Top 10 Grafana Related Tech



  1. JavaScript



    Ah, JavaScript—the duct tape of the internet. For those diving into Grafana's seas, mastering JavaScript is like learning to breathe underwater. It’s the lifeblood of frontend development, so being adept at it means you can manipulate Grafana dashboards like a marionette master with the strings. It squirms into various aspects of Grafana plugins and wiggles its way throughout the stack. A bit like a polite gremlin that only messes with your code when you want it to!




  2. React and Angular



    In the royal court of Grafana, React and Angular sit at the high table. They are two of the dominant frameworks that sway the scepter when it comes to creating dynamic and responsive user interfaces. If you can whisper the arcane spells of React hooks or conjure Angular directives, then you're well on your way to constructing Grafana panels that could dazzle even the most stoic server admins. It's like choosing between being a wizard or a sorcerer; both have their own brand of magic.




  3. CSS/HTML



    Imagine you've painted a breathtaking landscape, but without CSS and HTML, your Grafana masterpiece will look like a toddler's finger painting. HTML structures the body, while CSS jazzes it up, giving it the sparkle worthy of a dashboard soiree. It's not just about making buttons pretty; it's about dressing up data in a tuxedo and teaching it the waltz.




  4. Go



    Go, or as enthusiasts might call it, Golang, is the stallion that powers Grafana's backend. Quick, efficient, and concurrent, it's like the postal service of the computing world, but actually reliable. It carries requests and delivers data with the urgency of a caffeine-addled programmer at a hackathon. If backend development were a kitchen, Golang would be the chef that never drops a plate.




  5. SQL



    SQL stands as the trusty old librarian of data languages. If you need to summon specific data from the nether of your databases, you'd best be polite and make sure your SQL queries are well phrased. Grafana loves SQL like peanut butter loves jelly. Having SQL in your spell book means you can make data dance on your dashboard with just a flick of a query.




  6. Prometheus



    Every Grafana sorcerer needs a familiar, and Prometheus is a popular choice—a stalwart companion in the realm of monitoring and alerting. It's like having an owl that not only delivers your mail but also tells you your server is on fire. Integrating Prometheus with Grafana, one can create dashboards that not only inform but may also predict the digital apocalypse (or just a server outage).




  7. Loki



    Loki, not the god of mischief but the log aggregation system, is Grafana's answer to "Where did I put those darned logs?" It's like having a beast of burden that’s really good at playing hide and seek with log files. When paired with Grafana, it provides a seamless path to visualizing and querying logs without needing to conjure a full-blown Elasticsearch cluster.




  8. Git



    If you have ever needed to time-travel in your codebase, Git is your DeLorean with a flux capacitor. It’s a version control system that’s as essential to software development as coffee is to a developer. Being versed in Git means you can track changes, collaborate with others, and not lose your mind when you need to revert your Grafana plugin to that less buggy state.

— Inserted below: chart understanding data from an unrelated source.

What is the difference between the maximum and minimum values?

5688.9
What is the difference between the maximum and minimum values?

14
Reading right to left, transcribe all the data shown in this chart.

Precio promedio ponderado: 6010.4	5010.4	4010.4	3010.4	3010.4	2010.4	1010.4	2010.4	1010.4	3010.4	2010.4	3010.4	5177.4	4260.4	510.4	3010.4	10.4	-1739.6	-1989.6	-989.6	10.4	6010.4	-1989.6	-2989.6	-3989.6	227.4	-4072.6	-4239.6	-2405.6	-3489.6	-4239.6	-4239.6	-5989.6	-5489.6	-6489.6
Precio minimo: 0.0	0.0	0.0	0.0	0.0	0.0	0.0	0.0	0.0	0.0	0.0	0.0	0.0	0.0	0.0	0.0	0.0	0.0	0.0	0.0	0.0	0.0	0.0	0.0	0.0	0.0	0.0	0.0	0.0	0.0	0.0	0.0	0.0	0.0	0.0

    git add plugin-panel-mynewfeature
    git commit -m "Added a flux capacitor to my Grafana panel plugin"
    git push




  9. Docker



    Docker is the magician's box where you stuff your software rabbit—it encapsulates applications into containers, making them portable and easy to deploy. For the wandering Grafana developer, it’s an oasis in the desert of dependency hell. It allows for consistency across environments, and when we say 'It works on my machine', with Docker, we ain't fibbin'.

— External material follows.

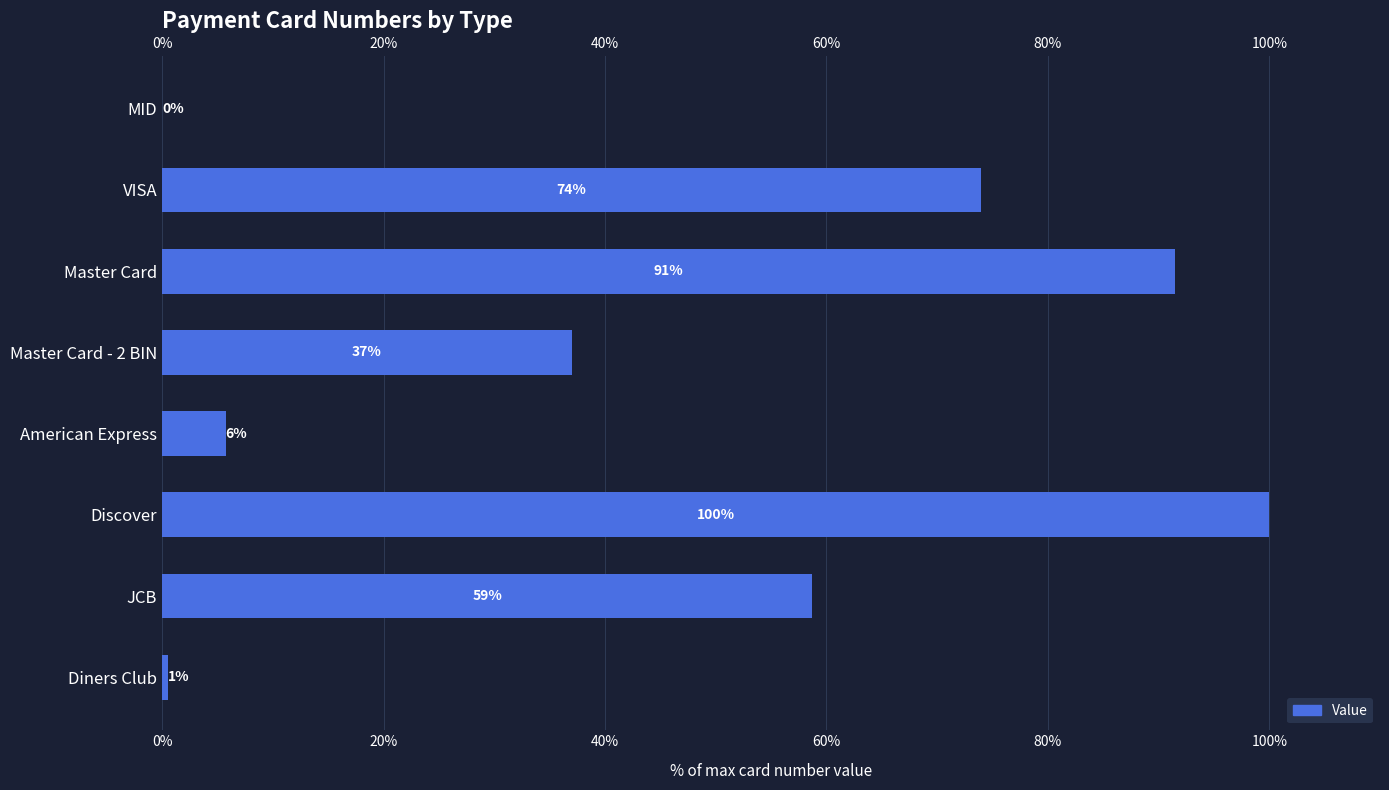

Reading left to right, transcribe all the data shown in this chart.

0.0	73.9	91.5	37.0	5.7	100.0	58.7	0.5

    docker run -d -p 3000:3000 grafana/grafana




  10. Linux



    The penguin-flavored OS, Linux, is the Swiss Army knife for developers and the bedrock upon which many a Grafana server stands. It’s like the elemental earth from which data visualization flowers bloom—stable, powerful, and with a command line that's mightier than a sword. It is the canvas upon which your Grafana masterpieces are painted, the stage upon which your data dances.